- _Description of the task_: Your answer should be every line of the records that contains the word "wire", copied as it stands.

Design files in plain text
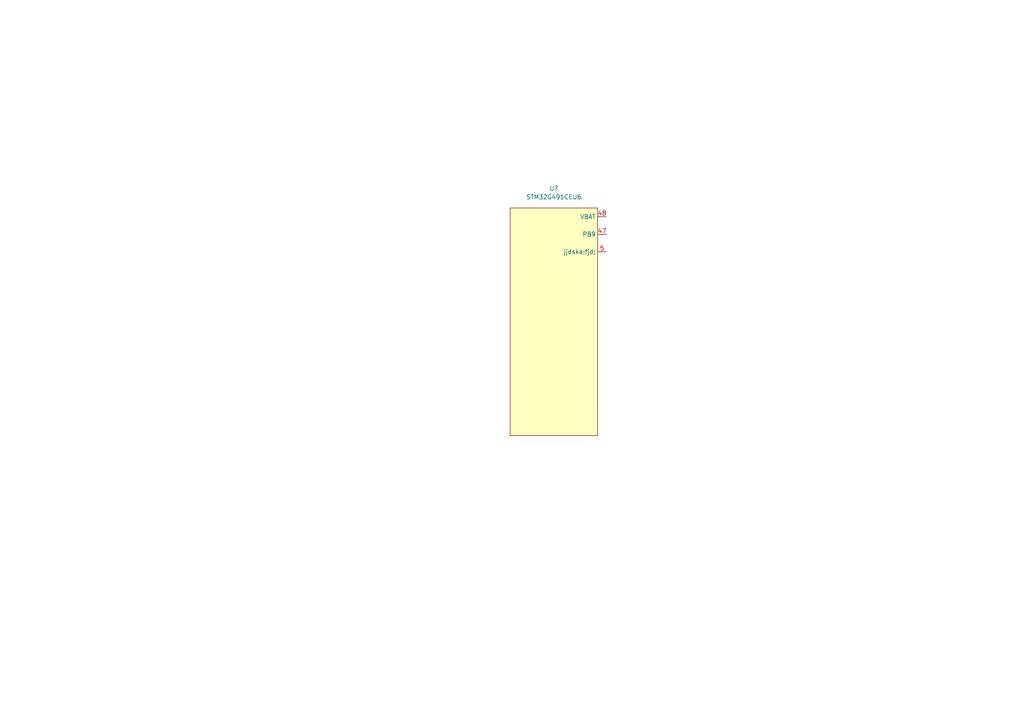
<source format=kicad_sch>
(kicad_sch (version 20211123) (generator eeschema)

  (uuid dd8d06bf-3931-4044-8b6a-52e6954cd67d)

  (paper "A4")

  


  (symbol (lib_id "New_Library:STM32G491CEU6") (at 160.655 55.245 0) (unit 1)
    (in_bom yes) (on_board yes) (fields_autoplaced)
    (uuid 0c3021de-35c7-4253-9539-54a162d08d7c)
    (property "Reference" "U?" (id 0) (at 160.655 54.61 0))
    (property "Value" "STM32G491CEU6" (id 1) (at 160.655 57.15 0))
    (property "Footprint" "" (id 2) (at 160.655 55.245 0)
      (effects (font (size 1.27 1.27)) hide)
    )
    (property "Datasheet" "" (id 3) (at 160.655 55.245 0)
      (effects (font (size 1.27 1.27)) hide)
    )
    (pin "47" (uuid 8d0b45be-b150-4831-bd5a-ce9e92d8821b))
    (pin "48" (uuid fd01bf27-fc2b-418a-8990-448e83672884))
    (pin "5" (uuid 342ec052-1c5a-4c72-84ad-80e6e443eb6c))
  )
)

</source>
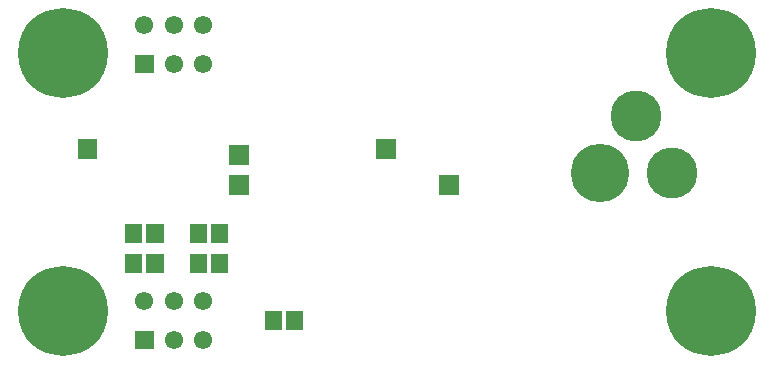
<source format=gbr>
G04 start of page 6 for group -4063 idx -4063 *
G04 Title: (unknown), componentmask *
G04 Creator: pcb 20140316 *
G04 CreationDate: Tue 13 Dec 2016 03:17:30 AM GMT UTC *
G04 For: railfan *
G04 Format: Gerber/RS-274X *
G04 PCB-Dimensions (mil): 2500.00 1200.00 *
G04 PCB-Coordinate-Origin: lower left *
%MOIN*%
%FSLAX25Y25*%
%LNTOPMASK*%
%ADD49R,0.0572X0.0572*%
%ADD48C,0.0610*%
%ADD47C,0.1950*%
%ADD46C,0.1700*%
%ADD45C,0.0001*%
%ADD44C,0.2997*%
G54D44*X233000Y103000D03*
G54D45*G36*
X121200Y74300D02*Y67700D01*
X127800D01*
Y74300D01*
X121200D01*
G37*
G36*
X142200Y62300D02*Y55700D01*
X148800D01*
Y62300D01*
X142200D01*
G37*
G54D46*X208000Y82000D03*
G54D44*X233000Y17000D03*
G54D47*X196000Y63000D03*
G54D46*X220000D03*
G54D44*X17000Y103000D03*
G54D45*G36*
X21700Y74300D02*Y67700D01*
X28300D01*
Y74300D01*
X21700D01*
G37*
G36*
X40950Y102558D02*Y96458D01*
X47050D01*
Y102558D01*
X40950D01*
G37*
G54D48*X44000Y112500D03*
G54D44*X17000Y17000D03*
G54D45*G36*
X72200Y72300D02*Y65700D01*
X78800D01*
Y72300D01*
X72200D01*
G37*
G36*
Y62300D02*Y55700D01*
X78800D01*
Y62300D01*
X72200D01*
G37*
G54D48*X53843Y99508D03*
X63685D03*
X53843Y112500D03*
X63685D03*
G54D45*G36*
X40950Y10550D02*Y4450D01*
X47050D01*
Y10550D01*
X40950D01*
G37*
G54D48*X53843Y7500D03*
X63685D03*
X44000Y20492D03*
X53843D03*
X63685D03*
G54D49*X47543Y33393D02*Y32607D01*
X40457Y33393D02*Y32607D01*
X47543Y43393D02*Y42607D01*
X40457Y43393D02*Y42607D01*
X87000Y14393D02*Y13607D01*
X94086Y14393D02*Y13607D01*
X69043Y43393D02*Y42607D01*
X61957Y43393D02*Y42607D01*
X69043Y33393D02*Y32607D01*
X61957Y33393D02*Y32607D01*
M02*

</source>
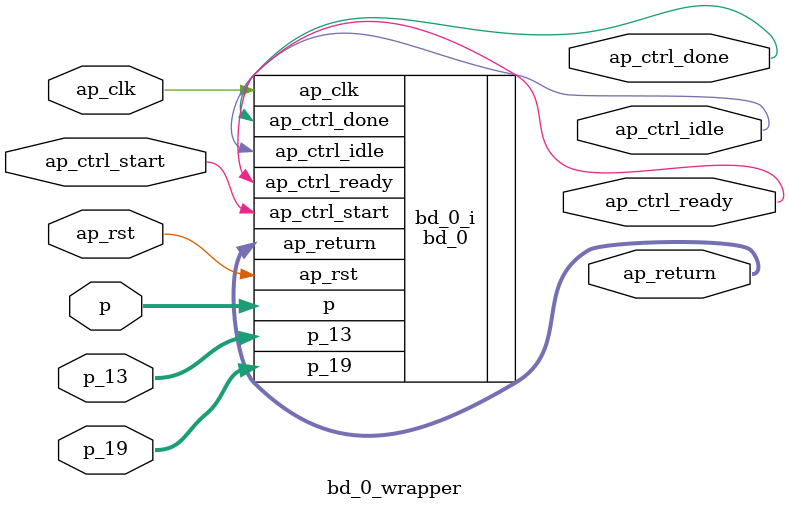
<source format=v>
`timescale 1 ps / 1 ps

module bd_0_wrapper
   (ap_clk,
    ap_ctrl_done,
    ap_ctrl_idle,
    ap_ctrl_ready,
    ap_ctrl_start,
    ap_return,
    ap_rst,
    p,
    p_13,
    p_19);
  input ap_clk;
  output ap_ctrl_done;
  output ap_ctrl_idle;
  output ap_ctrl_ready;
  input ap_ctrl_start;
  output [15:0]ap_return;
  input ap_rst;
  input [63:0]p;
  input [31:0]p_13;
  input [63:0]p_19;

  wire ap_clk;
  wire ap_ctrl_done;
  wire ap_ctrl_idle;
  wire ap_ctrl_ready;
  wire ap_ctrl_start;
  wire [15:0]ap_return;
  wire ap_rst;
  wire [63:0]p;
  wire [31:0]p_13;
  wire [63:0]p_19;

  bd_0 bd_0_i
       (.ap_clk(ap_clk),
        .ap_ctrl_done(ap_ctrl_done),
        .ap_ctrl_idle(ap_ctrl_idle),
        .ap_ctrl_ready(ap_ctrl_ready),
        .ap_ctrl_start(ap_ctrl_start),
        .ap_return(ap_return),
        .ap_rst(ap_rst),
        .p(p),
        .p_13(p_13),
        .p_19(p_19));
endmodule

</source>
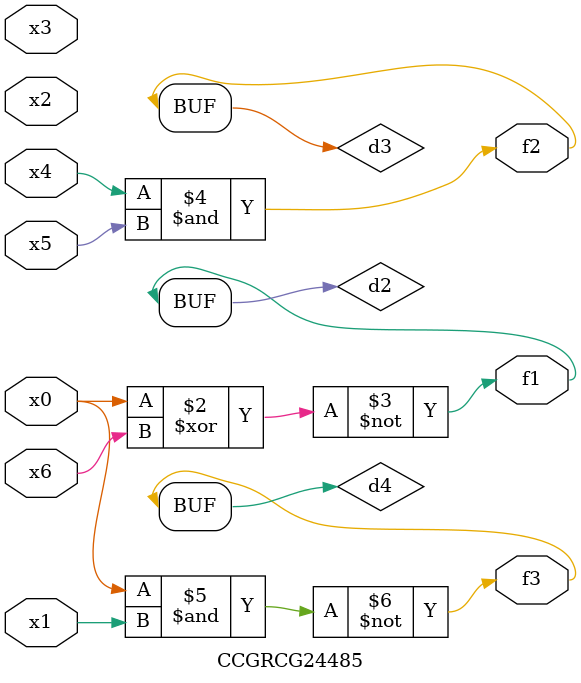
<source format=v>
module CCGRCG24485(
	input x0, x1, x2, x3, x4, x5, x6,
	output f1, f2, f3
);

	wire d1, d2, d3, d4;

	nor (d1, x0);
	xnor (d2, x0, x6);
	and (d3, x4, x5);
	nand (d4, x0, x1);
	assign f1 = d2;
	assign f2 = d3;
	assign f3 = d4;
endmodule

</source>
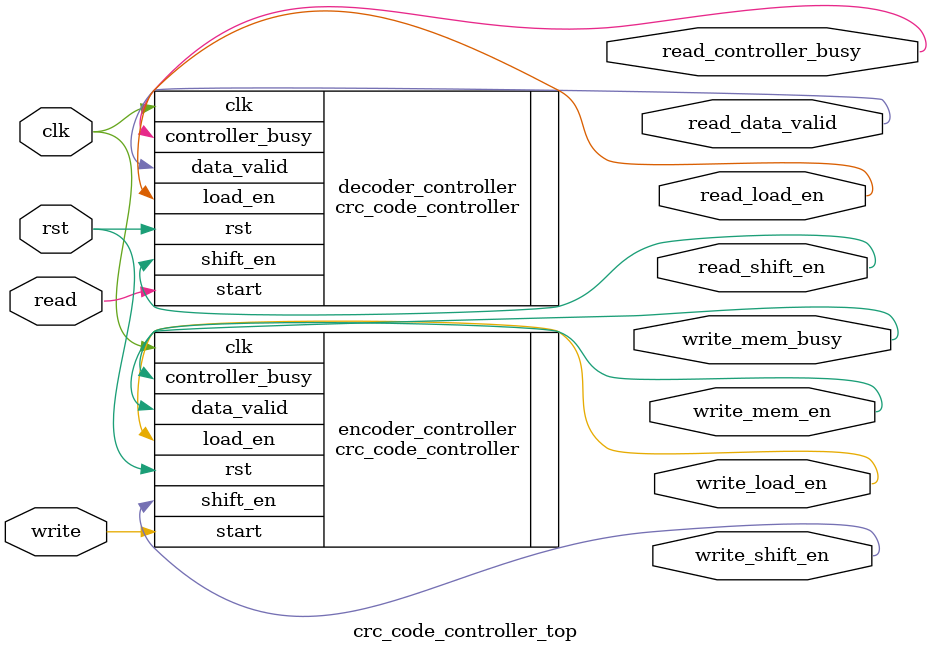
<source format=v>
module crc_code_controller_top(
    input clk,
    input rst,
    input read,
    input write,

    output write_shift_en,
    output write_load_en,

    output read_shift_en,
    output read_load_en,

    output write_mem_en,
    output write_mem_busy,

    output read_data_valid,
    output read_controller_busy
);
    // Controller module for encoder - Write
    crc_code_controller encoder_controller (
        .clk(clk),
        .rst(rst),
        .start(write),
        .shift_en(write_shift_en),
        .load_en(write_load_en),
        .data_valid(write_mem_en),
        .controller_busy(write_mem_busy)
    );

    // Controller module for decoder - Read
    crc_code_controller decoder_controller (
        .clk(clk),
        .rst(rst),
        .start(read),
        .shift_en(read_shift_en),
        .load_en(read_load_en),
        .data_valid(read_data_valid),
        .controller_busy(read_controller_busy)
    );


endmodule
</source>
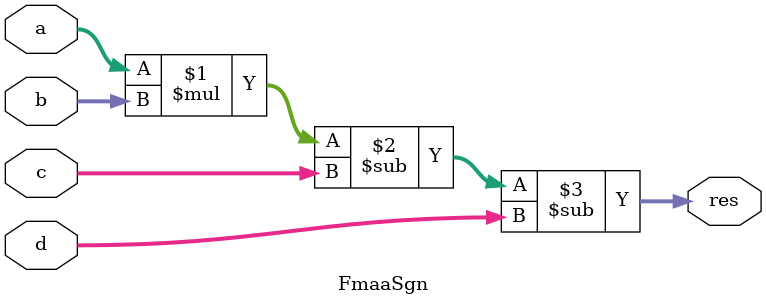
<source format=sv>

module FmaaSgn #(
    BW = 54
)
(
    input logic  signed [BW-1:0] a,
    input logic  signed [BW-1:0] b,
    input logic  signed [3*BW:0] c,
    input logic  signed [3*BW:0] d,
    output logic signed [3*BW:0] res
);

assign res = a*b - c - d;

endmodule

</source>
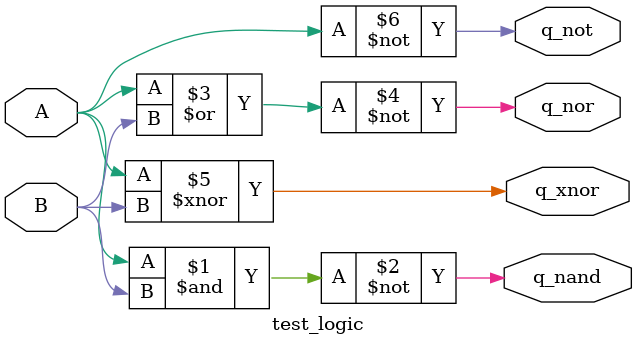
<source format=v>

module test_logic(input A, B, output q_nand, q_nor, q_xnor, q_not);

   assign q_nand = A ~& B;
   assign q_nor  = A ~| B;
   assign q_xnor = A ~^ B;
   assign q_not  = ~A;

endmodule // test_logic

</source>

- _Task result_:
  wire ap_clk;
  wire ap_ctrl_done;
  wire ap_ctrl_idle;
  wire ap_ctrl_ready;
  wire ap_ctrl_start;
  wire [15:0]ap_return;
  wire ap_rst;
  wire [63:0]p;
  wire [31:0]p_13;
  wire [63:0]p_19;
	wire d1, d2, d3, d4;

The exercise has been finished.